Accedere al dark web in tutta sicurezza: guida passo passo e consigli essenziali
Installare e configurare il browser Tor
Per iniziare, scaricate il browser Tor dal sito ufficiale. Questo software, basato su Firefox, funziona su Windows, Mac, Linux o Android. Apple non ha ancora una versione dedicata per iOS; solo alcune alternative consentono di accedere a Tor da un iPhone. Installate Tor su un computer sano, regolarmente aggiornato, dotato di un firewall e di un antivirus affidabile.

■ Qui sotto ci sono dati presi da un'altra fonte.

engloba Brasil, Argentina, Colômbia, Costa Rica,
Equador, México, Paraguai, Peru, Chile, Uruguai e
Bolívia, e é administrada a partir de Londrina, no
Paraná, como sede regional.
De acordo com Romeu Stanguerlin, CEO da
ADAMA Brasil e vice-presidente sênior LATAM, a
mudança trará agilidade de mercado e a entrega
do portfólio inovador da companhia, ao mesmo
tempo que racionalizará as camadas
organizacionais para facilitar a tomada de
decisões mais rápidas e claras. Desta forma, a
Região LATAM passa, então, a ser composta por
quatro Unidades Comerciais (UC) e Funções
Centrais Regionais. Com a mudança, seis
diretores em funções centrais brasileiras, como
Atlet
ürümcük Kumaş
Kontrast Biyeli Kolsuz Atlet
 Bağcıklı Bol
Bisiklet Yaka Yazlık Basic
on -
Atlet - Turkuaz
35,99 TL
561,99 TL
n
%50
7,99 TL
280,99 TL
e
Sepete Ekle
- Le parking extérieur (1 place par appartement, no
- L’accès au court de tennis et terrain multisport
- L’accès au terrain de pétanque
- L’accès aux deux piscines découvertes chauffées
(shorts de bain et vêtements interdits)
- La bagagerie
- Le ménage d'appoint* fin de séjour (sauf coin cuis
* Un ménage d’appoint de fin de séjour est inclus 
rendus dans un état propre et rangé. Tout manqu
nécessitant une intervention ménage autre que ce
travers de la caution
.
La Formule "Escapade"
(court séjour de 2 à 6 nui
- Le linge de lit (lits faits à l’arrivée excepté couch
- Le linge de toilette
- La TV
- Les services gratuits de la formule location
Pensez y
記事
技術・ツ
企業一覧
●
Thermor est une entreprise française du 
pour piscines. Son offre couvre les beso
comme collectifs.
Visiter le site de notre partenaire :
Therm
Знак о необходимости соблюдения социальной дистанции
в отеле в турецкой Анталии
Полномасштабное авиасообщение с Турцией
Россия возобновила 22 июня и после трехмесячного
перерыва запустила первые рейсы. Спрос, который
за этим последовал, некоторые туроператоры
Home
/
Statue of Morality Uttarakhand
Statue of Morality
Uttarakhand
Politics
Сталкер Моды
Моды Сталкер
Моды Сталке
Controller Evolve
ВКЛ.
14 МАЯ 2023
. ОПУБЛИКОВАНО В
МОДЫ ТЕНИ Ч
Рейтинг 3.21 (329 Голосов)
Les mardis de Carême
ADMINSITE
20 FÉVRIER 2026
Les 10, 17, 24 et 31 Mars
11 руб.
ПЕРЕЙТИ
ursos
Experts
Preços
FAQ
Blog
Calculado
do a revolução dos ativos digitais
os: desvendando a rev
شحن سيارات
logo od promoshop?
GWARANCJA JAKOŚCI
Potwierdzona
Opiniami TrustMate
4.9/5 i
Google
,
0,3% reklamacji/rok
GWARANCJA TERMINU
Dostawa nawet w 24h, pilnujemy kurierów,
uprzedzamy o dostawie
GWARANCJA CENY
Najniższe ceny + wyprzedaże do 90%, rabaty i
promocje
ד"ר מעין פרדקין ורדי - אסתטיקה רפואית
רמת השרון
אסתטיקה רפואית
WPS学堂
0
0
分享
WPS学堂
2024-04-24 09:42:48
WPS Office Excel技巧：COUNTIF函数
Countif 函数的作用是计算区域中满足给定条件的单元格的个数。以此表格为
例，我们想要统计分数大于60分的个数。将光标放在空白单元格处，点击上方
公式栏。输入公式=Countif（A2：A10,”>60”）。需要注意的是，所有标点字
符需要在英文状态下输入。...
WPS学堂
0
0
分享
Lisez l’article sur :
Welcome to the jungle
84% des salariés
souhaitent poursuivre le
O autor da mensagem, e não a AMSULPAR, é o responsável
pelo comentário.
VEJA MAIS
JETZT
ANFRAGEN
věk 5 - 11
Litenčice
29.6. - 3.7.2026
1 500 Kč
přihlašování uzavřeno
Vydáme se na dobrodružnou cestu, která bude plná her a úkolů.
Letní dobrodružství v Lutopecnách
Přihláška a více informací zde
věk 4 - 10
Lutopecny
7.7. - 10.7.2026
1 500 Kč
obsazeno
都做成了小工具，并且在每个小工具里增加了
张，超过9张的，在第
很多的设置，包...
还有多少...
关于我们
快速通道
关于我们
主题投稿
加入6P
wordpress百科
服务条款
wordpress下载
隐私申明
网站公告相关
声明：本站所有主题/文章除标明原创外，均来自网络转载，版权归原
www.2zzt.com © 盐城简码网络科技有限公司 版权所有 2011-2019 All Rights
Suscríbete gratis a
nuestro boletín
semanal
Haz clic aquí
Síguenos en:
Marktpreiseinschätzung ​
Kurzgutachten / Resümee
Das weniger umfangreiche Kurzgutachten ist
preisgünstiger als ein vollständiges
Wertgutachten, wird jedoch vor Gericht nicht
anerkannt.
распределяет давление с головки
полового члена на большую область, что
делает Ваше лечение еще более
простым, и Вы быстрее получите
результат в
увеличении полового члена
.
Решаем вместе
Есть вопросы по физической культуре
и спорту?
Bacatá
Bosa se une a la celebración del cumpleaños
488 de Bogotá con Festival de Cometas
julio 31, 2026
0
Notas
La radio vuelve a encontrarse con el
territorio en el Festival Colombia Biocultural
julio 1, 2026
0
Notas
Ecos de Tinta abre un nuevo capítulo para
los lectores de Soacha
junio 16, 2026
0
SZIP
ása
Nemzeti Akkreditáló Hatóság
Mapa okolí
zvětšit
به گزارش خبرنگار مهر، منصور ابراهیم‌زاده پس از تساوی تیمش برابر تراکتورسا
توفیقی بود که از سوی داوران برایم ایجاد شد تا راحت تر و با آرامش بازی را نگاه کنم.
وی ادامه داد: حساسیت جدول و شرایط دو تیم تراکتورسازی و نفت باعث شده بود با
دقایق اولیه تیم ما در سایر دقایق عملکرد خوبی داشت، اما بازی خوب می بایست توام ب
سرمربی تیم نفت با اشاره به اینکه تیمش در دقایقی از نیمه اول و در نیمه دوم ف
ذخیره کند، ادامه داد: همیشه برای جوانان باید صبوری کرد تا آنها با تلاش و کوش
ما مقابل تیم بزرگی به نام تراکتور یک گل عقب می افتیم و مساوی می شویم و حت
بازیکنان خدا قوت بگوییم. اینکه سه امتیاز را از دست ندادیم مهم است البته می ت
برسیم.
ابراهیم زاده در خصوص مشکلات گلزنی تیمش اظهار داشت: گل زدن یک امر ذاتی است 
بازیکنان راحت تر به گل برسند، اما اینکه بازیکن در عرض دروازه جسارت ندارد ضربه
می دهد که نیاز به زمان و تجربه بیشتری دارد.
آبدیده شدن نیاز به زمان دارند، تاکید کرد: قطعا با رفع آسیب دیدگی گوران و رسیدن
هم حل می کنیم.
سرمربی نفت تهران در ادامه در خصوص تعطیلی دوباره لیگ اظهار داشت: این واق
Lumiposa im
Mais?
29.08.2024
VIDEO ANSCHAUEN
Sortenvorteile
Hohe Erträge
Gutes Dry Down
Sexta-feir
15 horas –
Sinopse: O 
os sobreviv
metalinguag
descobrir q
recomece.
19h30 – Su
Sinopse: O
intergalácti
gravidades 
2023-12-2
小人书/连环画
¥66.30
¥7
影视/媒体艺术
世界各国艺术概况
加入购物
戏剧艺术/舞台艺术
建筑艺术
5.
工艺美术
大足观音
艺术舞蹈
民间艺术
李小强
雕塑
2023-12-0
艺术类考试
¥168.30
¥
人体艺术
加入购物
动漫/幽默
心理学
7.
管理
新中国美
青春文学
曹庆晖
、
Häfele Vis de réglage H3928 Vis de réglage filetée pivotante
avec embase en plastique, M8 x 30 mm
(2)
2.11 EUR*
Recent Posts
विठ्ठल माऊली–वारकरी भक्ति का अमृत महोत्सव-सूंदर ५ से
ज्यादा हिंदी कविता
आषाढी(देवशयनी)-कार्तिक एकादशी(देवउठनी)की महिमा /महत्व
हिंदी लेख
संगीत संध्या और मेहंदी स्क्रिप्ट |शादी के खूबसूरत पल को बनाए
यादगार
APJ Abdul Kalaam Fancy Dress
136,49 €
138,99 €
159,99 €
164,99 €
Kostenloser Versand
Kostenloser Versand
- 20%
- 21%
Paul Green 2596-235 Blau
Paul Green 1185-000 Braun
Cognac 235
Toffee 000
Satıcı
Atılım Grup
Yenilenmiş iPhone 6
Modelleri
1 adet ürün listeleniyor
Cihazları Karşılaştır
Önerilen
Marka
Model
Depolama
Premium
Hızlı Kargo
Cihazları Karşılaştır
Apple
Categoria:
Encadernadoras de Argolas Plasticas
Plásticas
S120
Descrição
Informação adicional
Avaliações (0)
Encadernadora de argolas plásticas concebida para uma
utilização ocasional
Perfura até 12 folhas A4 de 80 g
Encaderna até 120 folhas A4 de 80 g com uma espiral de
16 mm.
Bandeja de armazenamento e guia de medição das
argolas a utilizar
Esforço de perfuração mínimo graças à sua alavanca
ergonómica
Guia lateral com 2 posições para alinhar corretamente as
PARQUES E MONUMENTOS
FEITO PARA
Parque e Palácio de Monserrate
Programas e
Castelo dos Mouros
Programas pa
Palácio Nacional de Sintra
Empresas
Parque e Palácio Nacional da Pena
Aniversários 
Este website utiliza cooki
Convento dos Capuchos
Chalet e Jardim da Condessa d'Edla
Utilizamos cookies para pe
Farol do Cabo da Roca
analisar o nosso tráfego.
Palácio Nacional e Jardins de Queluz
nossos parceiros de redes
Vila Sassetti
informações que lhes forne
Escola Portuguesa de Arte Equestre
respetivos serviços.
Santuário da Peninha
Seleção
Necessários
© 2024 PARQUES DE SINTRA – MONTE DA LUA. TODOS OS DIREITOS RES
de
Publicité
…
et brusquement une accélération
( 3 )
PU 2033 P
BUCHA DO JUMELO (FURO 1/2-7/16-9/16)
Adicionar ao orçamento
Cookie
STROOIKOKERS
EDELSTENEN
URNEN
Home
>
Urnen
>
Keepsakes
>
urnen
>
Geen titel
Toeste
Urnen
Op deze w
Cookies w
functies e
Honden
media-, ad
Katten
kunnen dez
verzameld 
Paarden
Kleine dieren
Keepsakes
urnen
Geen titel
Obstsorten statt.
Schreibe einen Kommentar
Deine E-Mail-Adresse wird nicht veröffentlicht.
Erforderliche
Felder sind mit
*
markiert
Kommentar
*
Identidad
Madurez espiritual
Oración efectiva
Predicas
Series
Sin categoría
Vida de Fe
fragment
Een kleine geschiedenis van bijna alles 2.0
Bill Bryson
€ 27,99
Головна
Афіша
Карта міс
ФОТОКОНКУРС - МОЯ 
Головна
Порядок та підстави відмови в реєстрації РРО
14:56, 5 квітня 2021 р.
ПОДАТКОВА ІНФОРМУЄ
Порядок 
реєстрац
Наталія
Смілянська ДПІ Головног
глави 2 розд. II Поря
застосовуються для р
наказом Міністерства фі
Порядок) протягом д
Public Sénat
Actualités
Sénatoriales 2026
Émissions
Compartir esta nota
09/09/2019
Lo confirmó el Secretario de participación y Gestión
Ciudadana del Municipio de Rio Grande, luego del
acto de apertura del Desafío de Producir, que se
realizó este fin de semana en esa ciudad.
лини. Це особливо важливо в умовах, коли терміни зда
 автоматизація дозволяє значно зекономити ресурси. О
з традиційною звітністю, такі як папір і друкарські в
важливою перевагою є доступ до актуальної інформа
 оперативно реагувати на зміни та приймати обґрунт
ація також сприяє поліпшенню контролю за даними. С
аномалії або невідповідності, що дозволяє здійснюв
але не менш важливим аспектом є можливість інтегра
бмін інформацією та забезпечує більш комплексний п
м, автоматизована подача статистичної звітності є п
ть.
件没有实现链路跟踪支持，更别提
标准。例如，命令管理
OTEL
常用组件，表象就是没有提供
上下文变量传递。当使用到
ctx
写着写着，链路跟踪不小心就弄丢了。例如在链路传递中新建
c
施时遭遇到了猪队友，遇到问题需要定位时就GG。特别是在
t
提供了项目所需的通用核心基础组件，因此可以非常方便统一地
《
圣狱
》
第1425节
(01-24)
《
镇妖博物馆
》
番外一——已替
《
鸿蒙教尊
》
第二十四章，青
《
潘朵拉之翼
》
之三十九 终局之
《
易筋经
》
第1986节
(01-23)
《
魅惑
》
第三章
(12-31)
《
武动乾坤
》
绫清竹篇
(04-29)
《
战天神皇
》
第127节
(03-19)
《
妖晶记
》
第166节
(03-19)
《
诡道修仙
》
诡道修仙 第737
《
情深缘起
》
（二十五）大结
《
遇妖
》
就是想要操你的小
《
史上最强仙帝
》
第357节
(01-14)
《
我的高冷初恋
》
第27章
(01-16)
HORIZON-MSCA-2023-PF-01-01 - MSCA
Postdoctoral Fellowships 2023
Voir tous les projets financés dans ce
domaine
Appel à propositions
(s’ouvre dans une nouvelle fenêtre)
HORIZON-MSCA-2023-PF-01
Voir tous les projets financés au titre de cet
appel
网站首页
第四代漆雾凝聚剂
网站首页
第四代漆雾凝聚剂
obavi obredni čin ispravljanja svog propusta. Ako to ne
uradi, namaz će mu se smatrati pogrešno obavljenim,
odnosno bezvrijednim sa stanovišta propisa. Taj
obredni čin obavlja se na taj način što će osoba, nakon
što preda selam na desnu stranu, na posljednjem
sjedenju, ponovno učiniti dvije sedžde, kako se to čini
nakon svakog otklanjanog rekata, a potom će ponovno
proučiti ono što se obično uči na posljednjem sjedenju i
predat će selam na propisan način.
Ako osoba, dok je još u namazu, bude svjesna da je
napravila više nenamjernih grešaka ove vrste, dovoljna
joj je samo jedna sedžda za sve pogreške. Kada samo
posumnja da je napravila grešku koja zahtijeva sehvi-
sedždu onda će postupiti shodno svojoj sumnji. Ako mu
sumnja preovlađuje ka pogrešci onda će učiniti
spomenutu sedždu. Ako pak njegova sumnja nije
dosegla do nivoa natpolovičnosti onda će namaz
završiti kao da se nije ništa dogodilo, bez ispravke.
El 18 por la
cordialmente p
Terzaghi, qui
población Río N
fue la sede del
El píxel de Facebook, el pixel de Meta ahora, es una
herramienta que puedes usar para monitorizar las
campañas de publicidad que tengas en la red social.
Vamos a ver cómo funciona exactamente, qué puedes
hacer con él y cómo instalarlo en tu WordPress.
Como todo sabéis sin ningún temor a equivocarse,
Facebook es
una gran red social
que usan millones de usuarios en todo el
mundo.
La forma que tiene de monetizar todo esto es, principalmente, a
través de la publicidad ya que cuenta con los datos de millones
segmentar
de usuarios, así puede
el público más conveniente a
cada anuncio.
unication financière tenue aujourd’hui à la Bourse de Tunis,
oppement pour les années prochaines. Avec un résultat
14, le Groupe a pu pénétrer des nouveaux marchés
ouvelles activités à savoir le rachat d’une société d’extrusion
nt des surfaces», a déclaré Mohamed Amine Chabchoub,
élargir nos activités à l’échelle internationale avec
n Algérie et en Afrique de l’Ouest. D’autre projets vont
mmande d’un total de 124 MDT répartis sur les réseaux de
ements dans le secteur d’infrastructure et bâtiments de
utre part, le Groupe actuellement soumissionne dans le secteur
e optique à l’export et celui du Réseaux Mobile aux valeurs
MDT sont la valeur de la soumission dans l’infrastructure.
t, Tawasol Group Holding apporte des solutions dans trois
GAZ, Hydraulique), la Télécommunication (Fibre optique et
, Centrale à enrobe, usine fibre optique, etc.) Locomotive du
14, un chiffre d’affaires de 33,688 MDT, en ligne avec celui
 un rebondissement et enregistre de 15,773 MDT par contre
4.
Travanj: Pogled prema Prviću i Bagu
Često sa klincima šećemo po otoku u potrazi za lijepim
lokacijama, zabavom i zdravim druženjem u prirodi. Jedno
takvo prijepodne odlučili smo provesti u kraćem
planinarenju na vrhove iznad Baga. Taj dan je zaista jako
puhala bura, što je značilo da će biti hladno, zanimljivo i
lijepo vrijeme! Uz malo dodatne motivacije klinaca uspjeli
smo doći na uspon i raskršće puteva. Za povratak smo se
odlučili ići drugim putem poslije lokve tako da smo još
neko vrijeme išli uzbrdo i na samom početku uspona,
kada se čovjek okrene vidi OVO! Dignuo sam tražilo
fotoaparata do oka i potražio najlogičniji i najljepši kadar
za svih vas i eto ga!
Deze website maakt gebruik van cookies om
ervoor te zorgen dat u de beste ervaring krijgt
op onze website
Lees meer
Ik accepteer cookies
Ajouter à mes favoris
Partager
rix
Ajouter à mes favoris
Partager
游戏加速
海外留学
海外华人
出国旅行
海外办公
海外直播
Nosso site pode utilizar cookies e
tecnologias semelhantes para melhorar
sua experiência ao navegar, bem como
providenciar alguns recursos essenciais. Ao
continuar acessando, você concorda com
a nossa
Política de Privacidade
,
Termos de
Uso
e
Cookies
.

Rafforzare la protezione: VPN e igiene digitale
Per offuscare l’origine della vostra connessione e impedire al vostro fornitore di accesso di rilevare l’uso di Tor, collegatevi prima a un VPN affidabile. Questa combinazione aggiunge un nuovo strato di anonimato. Adottate riflessi rigorosi: evitate di inserire informazioni personali, non scaricate file e non collegatevi mai ai vostri account abituali durante le vostre esplorazioni sul dark web. Tor elimina automaticamente i cookie, la cache e la cronologia a ogni chiusura, ma la vostra vigilanza rimane il miglior scudo.
Cercare siti .onion e navigare senza rischi
Per trovare siti sul dark web, privilegiate motori di ricerca adatti come DuckDuckGo, Torch o Ahmia, oppure consultate directory specializzate come Hidden Wiki. La grande maggioranza dei siti onion sfugge all’indicizzazione tradizionale. Navigare sempre su siti HTTPS per limitare i rischi di intercettazione dei dati.
Prima di cliccare su un link, è imperativo prendere diverse precauzioni:
- Controllate ogni indirizzo prima di confermare: i tentativi di frode e phishing sono molto diffusi.
- Chiudete sistematicamente le vostre sessioni dopo l’uso e cambiate regolarmente identità Tor.
La disciplina in ogni momento e una vigilanza costante valgono più di qualsiasi arsenale tecnico. Sul dark web, la minima disattenzione può far crollare tutto.